Dernière étape de ce voyage, le retour… Un retour « multimodal » avec un autocar russe fatigué, un train polonais « international », un train à grande vitesse allemand peu véloce et pour finir un Thalys sans histoires…
Paris, mardi 23 mai 2017
Le Caucase, la meute de chiens, le train psychédélique au fond des gorges, c’était il y a deux mois. Pourtant, le souvenir ne s’estompe pas. Au retour, je n’ai pas sorti le carnet ni le stylo. J’étais occupé à ne rien à faire, sans être appelé ni attendu, et concentré sur les étapes du voyage, certaines plus agréables que d’autres.
Après quelques bonnes bières dans un bar de Krasnodar, dans une odeur de feu de bois qui nous faisait un peu honte, j’ai quitté Pierre, Christophe et Fred à la gare. Ils devaient prendre un bus qui n’est jamais arrivé pour l’aéroport, alors ils ont pris un taxi. J’ai pris un billet, et me suis installé peu après dans le train de nuit pour Rossoch. Au matin, le train a passé sans s’arrêter un chapelet de gares dont certaines – sans exagérer – à peine plus larges que le panneau du nom de l’arrêt, malheureusement difficiles à photographier, puisque l’on ne s’y arrêtait pas. Les panneaux étaient grands, mais quand même, l’ensemble, permettant d’accéder au mieux à deux portes du train, était plutôt incongru. Un peu d’exotisme encore avec les morceaux de route amovibles façon pont-levis pour passer aux automobilistes l’envie de franchir un passage à niveau fermé. Relativement dissuasif, en effet.

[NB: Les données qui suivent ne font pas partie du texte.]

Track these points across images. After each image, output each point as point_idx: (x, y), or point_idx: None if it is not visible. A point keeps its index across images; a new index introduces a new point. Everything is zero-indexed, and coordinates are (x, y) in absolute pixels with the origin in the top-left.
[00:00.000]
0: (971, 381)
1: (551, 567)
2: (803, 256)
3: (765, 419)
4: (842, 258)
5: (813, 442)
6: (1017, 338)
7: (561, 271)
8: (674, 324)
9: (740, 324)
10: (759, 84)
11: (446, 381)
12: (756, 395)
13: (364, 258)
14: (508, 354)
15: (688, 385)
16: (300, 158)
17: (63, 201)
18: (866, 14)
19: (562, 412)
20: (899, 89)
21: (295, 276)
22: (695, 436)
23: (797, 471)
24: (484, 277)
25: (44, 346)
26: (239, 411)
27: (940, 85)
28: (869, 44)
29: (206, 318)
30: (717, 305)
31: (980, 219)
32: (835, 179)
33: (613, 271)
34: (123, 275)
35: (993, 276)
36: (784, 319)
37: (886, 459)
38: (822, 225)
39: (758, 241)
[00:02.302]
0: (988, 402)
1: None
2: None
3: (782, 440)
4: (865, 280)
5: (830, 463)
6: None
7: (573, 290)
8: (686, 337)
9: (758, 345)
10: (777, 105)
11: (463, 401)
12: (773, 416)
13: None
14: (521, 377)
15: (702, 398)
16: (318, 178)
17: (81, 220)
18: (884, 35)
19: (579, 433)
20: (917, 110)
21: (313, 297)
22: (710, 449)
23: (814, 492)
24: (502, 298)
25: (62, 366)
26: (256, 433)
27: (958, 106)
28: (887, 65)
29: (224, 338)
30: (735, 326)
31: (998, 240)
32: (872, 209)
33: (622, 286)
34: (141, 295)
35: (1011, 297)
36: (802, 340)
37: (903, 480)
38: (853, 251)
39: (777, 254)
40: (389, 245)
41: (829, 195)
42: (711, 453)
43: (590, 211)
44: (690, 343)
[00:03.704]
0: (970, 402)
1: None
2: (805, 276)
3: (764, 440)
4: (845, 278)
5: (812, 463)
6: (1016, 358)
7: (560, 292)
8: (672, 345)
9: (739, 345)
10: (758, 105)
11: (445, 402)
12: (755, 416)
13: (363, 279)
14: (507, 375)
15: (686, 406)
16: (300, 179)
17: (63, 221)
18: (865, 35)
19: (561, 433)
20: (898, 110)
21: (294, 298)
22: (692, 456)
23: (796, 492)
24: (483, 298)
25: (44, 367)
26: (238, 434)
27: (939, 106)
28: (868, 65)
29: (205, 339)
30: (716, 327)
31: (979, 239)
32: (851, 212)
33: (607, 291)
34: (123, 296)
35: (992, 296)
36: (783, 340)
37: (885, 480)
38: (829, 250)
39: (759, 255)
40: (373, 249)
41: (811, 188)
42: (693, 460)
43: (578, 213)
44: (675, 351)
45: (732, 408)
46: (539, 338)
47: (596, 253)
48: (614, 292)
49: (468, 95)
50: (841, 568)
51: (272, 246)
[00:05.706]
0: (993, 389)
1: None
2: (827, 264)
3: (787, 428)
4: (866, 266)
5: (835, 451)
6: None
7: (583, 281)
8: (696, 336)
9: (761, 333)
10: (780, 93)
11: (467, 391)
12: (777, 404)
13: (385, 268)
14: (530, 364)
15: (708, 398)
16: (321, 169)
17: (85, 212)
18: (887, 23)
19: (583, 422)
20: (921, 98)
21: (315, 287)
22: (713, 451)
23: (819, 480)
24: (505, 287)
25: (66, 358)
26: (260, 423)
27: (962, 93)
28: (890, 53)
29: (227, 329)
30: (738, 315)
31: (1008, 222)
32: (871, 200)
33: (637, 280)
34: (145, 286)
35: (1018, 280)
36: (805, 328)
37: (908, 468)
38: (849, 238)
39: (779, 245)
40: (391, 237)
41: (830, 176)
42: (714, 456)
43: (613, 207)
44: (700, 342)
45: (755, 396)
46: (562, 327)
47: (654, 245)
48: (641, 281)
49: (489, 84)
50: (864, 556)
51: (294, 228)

Le train a fini sa course dans une gare qui semble-t-il vend plus de miel que de tickets. Il y a à Rossoch quatre ou cinq kiosques par plateforme, qui alignent des étalages de pots plus ou moins gros et plus ou moins jaunes. J’en ai pris un, de 5 kg. C’est certes un peu encombrant, mais il était bon, crémeux, et ça fait quelque chose à offrir, du « miel de steppe de Russie de la gare de Rossoch ».
Mon voyage jusqu’à Belgorod étant « multimodal », m’avait prévenu la guichetière de Krasnodar, la suite se déroulait dans un vieil autocar des RZD qui n’avait pas dû être dépoussiéré depuis deux ou trois ans ; ou depuis son achat, allez savoir. Une odeur de maison oubliée flottait dans l’atmosphère. Nous étions 15. Le bus est parti sous un ciel grisonnant, dans un paysage… Autant le dire, triste à mourir. Un paysage sans couleur dans une région déshéritée, une route en travaux un peu désordonnés avec des engins de chantier conduits par des vieux, des taches de neige de-ci de-là sur un sol rugueux et sombre ou dans une petite forêt noire, un village de loin en loin. Ma voisine de devant, la quarantaine aux cheveux noirs, lisait un journal pourtant récent qui était jauni par je ne sais quel miracle comme ceux du grenier de l’ancêtre, s’arrêtant avec envie sur la page des bottines, précédant étrangement une page sur un musée et la suivante sur une icône orthodoxe. Les autres, moi inclus, regardaient silencieusement par la fenêtre. À l’arrêt pipi, dans une petite gare routière, un reste de chien gisait sur l’asphalte fissuré. On ne le remarquait qu’à peine, tellement il était méconnaissable et desséché. Il s’était fait rouler dessus, et pas qu’une seule fois. Je ne voyais plus que ça, avec la certitude que ce bitume usé et ces restes d’os et de poils existaient autant que ma conscience d’être vivant. Pour clôturer le tableau et signer la sortie de la Russie, la pluie est arrivée avec l’obscurité à Belgorod.